EU gives Turkey $368M for refugees as part of deal
A Turkish flag flutters at the refugee camp for Syrian refugees in Islahiye, Gaziantep province, southeastern Turkey, March 16, 2016. (AP File Photo)


The European Union will distribute 325 million euros ($368 million) to refugees in Turkey in a funding scheme as part of a deal, the bloc said Thursday.

The EU approved a plan in June to provide Turkey with 3 billion euros from 2021 to 2024 to help it host millions of refugees from Syria.

The 325 million euros will be loaded onto the debit cards of refugees, helping more than 1.5 million to cover their most essential needs, such as food, rent, transport and medicine.

"This support is a critical lifeline for thousands of families, many of whom have been especially hard hit by the coronavirus pandemic," Janez Lenarcic, EU commissioner for crisis management, told a news conference in Ankara.

"This cash assistance enables them to decide for themselves what they need most urgently while contributing to the Turkish economy."

A new study carried out by the Turkish Red Crescent (Kızılay) and the International Federation of Red Cross and Red Crescent Societies has revealed that debt levels among refugees in Turkey have more than doubled since the COVID-19 pandemic, with just under half of those surveyed not having acceptable food intake levels.

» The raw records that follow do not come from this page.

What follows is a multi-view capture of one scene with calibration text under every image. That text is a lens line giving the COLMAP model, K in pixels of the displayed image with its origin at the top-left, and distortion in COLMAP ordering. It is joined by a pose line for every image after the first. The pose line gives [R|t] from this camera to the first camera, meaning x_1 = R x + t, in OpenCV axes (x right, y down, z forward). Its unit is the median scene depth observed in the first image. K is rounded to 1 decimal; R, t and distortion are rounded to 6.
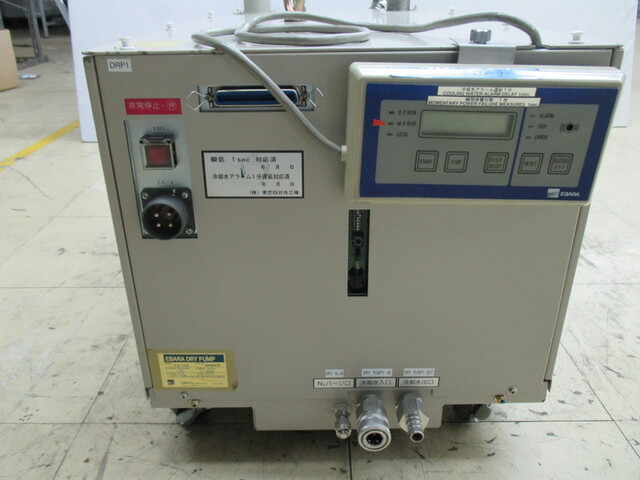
lens RADIAL K [[529.1, 0, 316.3], [0, 529.1, 244.6], [0, 0, 1]] dist [-0.033328, 0.017972]
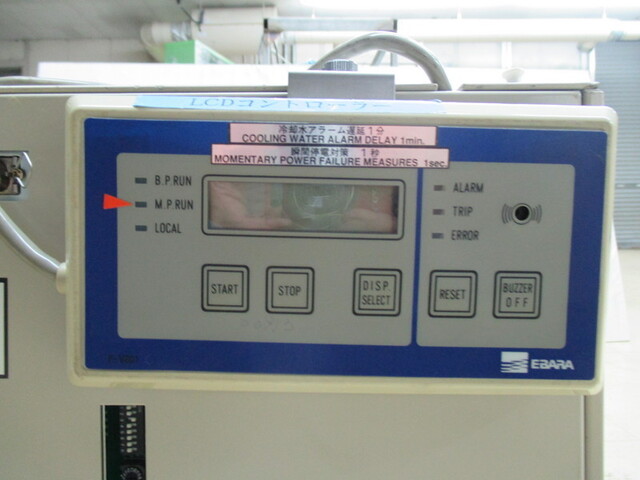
lens RADIAL K [[529.1, 0, 320.4], [0, 529.1, 235.3], [0, 0, 1]] dist [-0.033328, 0.017972]
pose [[0.999960, 0.008739, 0.001659, 0.296411], [-0.007180, 0.903087, -0.429397, -0.002237], [-0.005251, 0.429368, 0.903114, 0.574253]]
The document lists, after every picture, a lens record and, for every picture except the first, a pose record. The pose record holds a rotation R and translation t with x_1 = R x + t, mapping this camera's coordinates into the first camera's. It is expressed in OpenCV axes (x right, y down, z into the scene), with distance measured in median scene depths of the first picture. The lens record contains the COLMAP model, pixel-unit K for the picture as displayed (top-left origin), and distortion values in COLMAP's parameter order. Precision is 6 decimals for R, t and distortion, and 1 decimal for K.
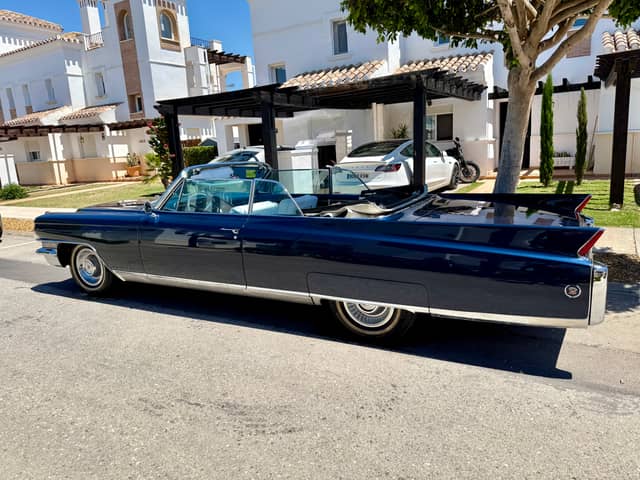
lens RADIAL K [[458.7, 0, 326.6], [0, 458.7, 239.0], [0, 0, 1]] dist [-0.003768, 0.002744]
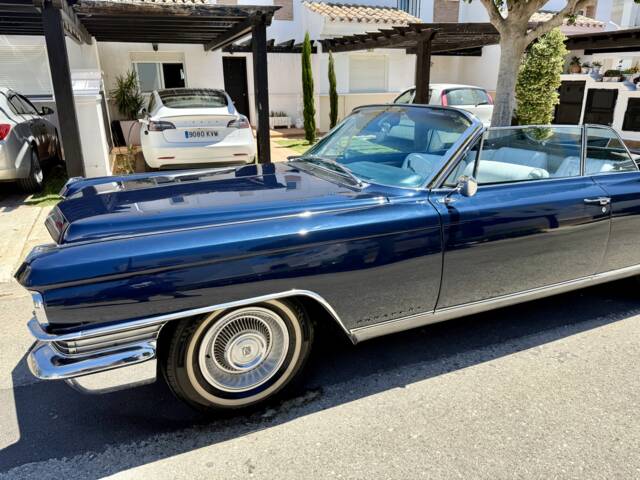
lens RADIAL K [[462.9, 0, 325.0], [0, 462.9, 234.4], [0, 0, 1]] dist [0.036153, -0.047311]
pose [[0.611773, -0.174231, 0.771607, -0.435400], [0.124639, 0.984489, 0.123480, -0.045681], [-0.781152, 0.020630, 0.624000, 0.381365]]
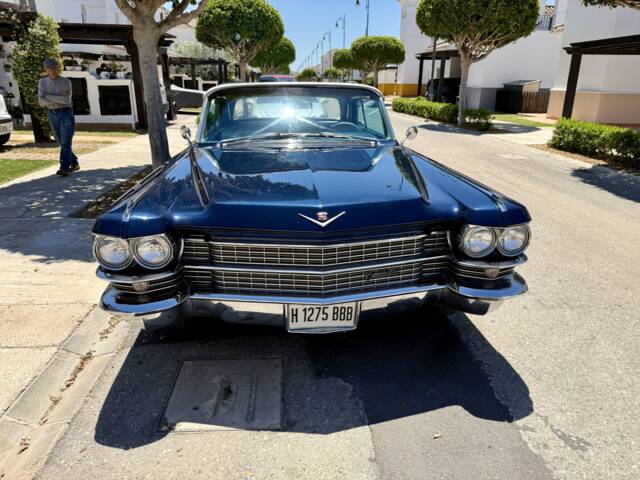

The debit card practice, in force since 2016 and aligned with the existing Turkish safety net, currently supports around one-third of the vulnerable refugee population in the country.

In March 2016, the EU and Turkey reached an agreement to stop irregular migration through the Aegean Sea and improve the conditions of more than 3 million Syrian refugees in Turkey.

The deal has been successful in stemming the flow of migrants and refugees, but the EU’s reluctance to take in refugees from Turkey, and bureaucratic hurdles in transferring promised funds for refugees, have led to sharp criticism from Turkish politicians.

Ankara criticized the EU for failing to fulfill its pledge to provide funding for migrants and refugees in Turkey as part of the pact while allocating billions of euros to Greece.

Five years on, the pact is failing as Turkey struggles with increased numbers of migrants, while the EU is more divided than ever over its asylum policy.

Turkey currently hosts 6 million migrants, with nearly 4 million from Syria, its migration authority says. That's 2 million more than in 2016 and a heavy burden on a country that only had 60,000 asylum-seekers in 2011 before Syria's civil war broke out.